We have been forced to shift our thinking from waiting for things to return to the way things were to learning how to adapt to our “new normal” of living and practicing with COVID-19, with the expectation that SARS-CoV-2 will eventually become endemic. Here, authors present articles on how dentistry has responded and adapted.

Richard J. Nagy, DDS, is a periodontist who served as the president of CDA in 2020. As president, one generally expects to work on behalf of CDA member dentists, supporting them in their chosen profession and their efforts to improve the oral health of their patients. In any “normal” year, this would involve collaborating with other dentist leaders and CDA’s professional staff to address issues like dental benefits plan concerns, improving access to care, providing practice support for members, offering continuing education through CDA Presents, protecting dentists through TDIC insurance products and more. But in 2020, Dr. Nagy led a state dental association of 27,000 member dentists through a pandemic while still working to address all of the other “normal” issues facing the profession. In this Journal issue, Dr. Nagy reflects on the challenges dentistry has faced during this pandemic and how organized dentistry has responded.

As dental providers, we are up close and personal in the mouths of patients while generating aerosols with our dental equipment and instruments. Likewise, patients are exposed to us at very close range. Despite the aerosol risk, dentistry’s enhanced precautions and infection control standards have protected both dental providers and patients extremely well. Eve Cuny, MS, infection control expert and executive associate dean at the University of the Pacific, Arthur A. Dugoni School of Dentistry, discusses how infection control standards have changed in dentistry in modern times, first in response to the HIV epidemic and now in response to the COVID-19 pandemic.

Many years ago, CDA recognized the importance of data collection and analysis to aid in understanding the changing dental environment, future forecasting and evidence-based decision-making. Anders Bjork, MBA, is CDA’s vice president of strategic intelligence and analytics. He presents information on the financial impact of the pandemic on dentistry and the possible longer-term economic effects.

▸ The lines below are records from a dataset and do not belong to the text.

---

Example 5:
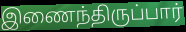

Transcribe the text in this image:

இணைந்திருப்பார்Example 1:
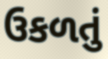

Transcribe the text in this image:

ઉકળતું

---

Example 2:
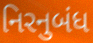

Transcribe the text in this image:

નિરનુબંધ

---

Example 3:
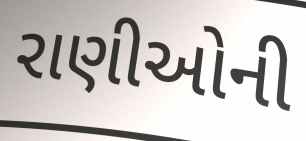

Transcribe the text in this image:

રાણીઓની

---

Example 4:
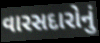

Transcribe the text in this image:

વારસદારોનું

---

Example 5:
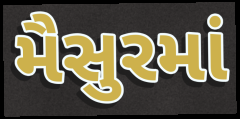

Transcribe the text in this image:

મૈસુરમાં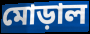
মোড়াল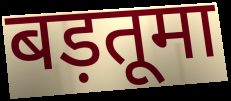
बड़तूमा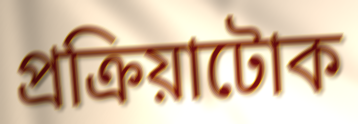
প্ৰক্ৰিয়াটোক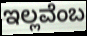
ಇಲ್ಲವೆಂಬ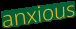
anxious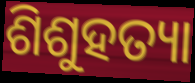
ଶିଶୁହତ୍ୟାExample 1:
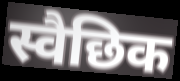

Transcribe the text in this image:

स्वैछिक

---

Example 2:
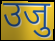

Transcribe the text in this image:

उजु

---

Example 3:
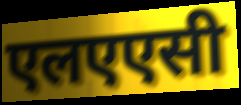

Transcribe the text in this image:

एलएएसी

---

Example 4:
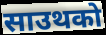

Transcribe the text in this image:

साउथको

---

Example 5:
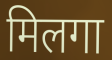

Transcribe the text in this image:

मिलगा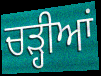
ਚੜ੍ਹੀਆਂ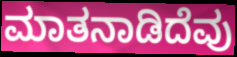
ಮಾತನಾಡಿದೆವುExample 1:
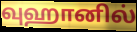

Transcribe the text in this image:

வுஹானில்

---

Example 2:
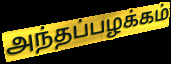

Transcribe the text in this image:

அந்தப்பழக்கம்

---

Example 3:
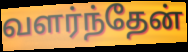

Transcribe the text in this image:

வளர்ந்தேன்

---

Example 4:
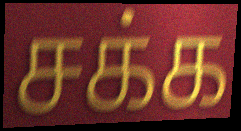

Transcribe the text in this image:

சக்க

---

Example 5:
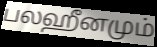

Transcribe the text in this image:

பலஹீனமும்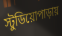
স্টুডিয়োপাড়ায়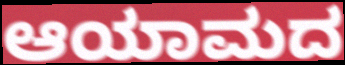
ಆಯಾಮದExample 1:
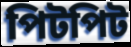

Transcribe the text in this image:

পিটপিট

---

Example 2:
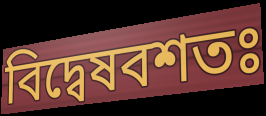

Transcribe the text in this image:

বিদ্বেষবশতঃ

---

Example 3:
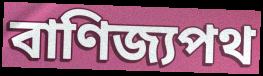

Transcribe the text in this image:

বাণিজ্যপথ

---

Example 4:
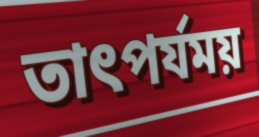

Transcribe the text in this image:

তাৎপর্যময়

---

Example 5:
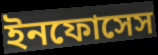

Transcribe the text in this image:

ইনফোসেস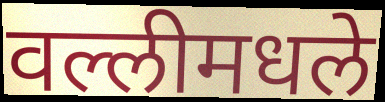
वल्लीमधले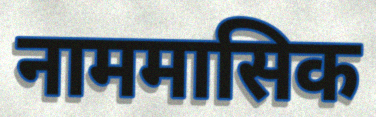
नाममासिकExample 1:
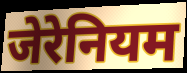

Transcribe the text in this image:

जेरेनियम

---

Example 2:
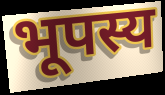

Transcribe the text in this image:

भूपस्य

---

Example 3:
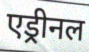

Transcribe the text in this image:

एड्रीनल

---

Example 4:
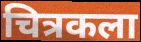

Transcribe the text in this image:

चित्रकला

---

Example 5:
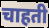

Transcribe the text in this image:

चाहतीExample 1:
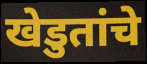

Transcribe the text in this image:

खेडुतांचे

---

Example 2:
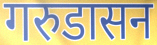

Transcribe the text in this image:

गरुडासन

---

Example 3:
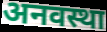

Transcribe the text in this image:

अनवस्था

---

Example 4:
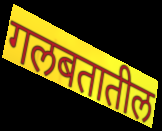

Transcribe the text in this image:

गलबतातील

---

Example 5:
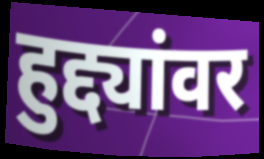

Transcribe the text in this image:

हुद्द्यांवर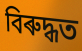
বিৰুদ্ধত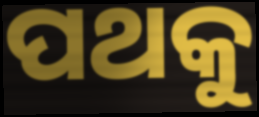
ପଥକୁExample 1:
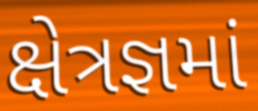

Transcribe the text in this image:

ક્ષેત્રજ્ઞમાં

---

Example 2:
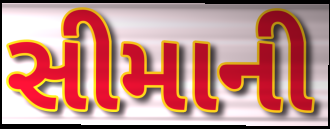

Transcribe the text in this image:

સીમાની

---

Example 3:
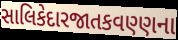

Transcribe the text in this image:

સાલિકેદારજાતકવણ્ણના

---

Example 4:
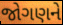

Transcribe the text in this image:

જોગણને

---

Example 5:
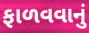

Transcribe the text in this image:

ફાળવવાનુંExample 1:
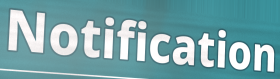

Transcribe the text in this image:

Notification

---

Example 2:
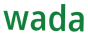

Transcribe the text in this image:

wada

Jay Kumar, DDS, MPH, is the state dental director, a position created several years ago as a direct result of advocacy efforts by CDA. Here, Dr. Kumar writes about his role during the pandemic as the head of the California Department of Public Health’s Office of Oral Health, touching on topics spanning from guidance for health care delivery in dental-specific settings, to concerns about how the pandemic has created additional barriers for many with limited access to oral health care, to equitable vaccination distribution within the state.

While the articles in this issue help tell the story of how the dental profession was affected by the pandemic, the story is not yet over, nor are these the last articles that will be written about dentistry and COVID-19. In a decade, we will be able to look back at what is written in this issue to understand what occurred during this crisis, but for now we can also look forward to new opportunities, advances in science and research and creative and innovative developments that will surely be the result of our learning from this pandemic.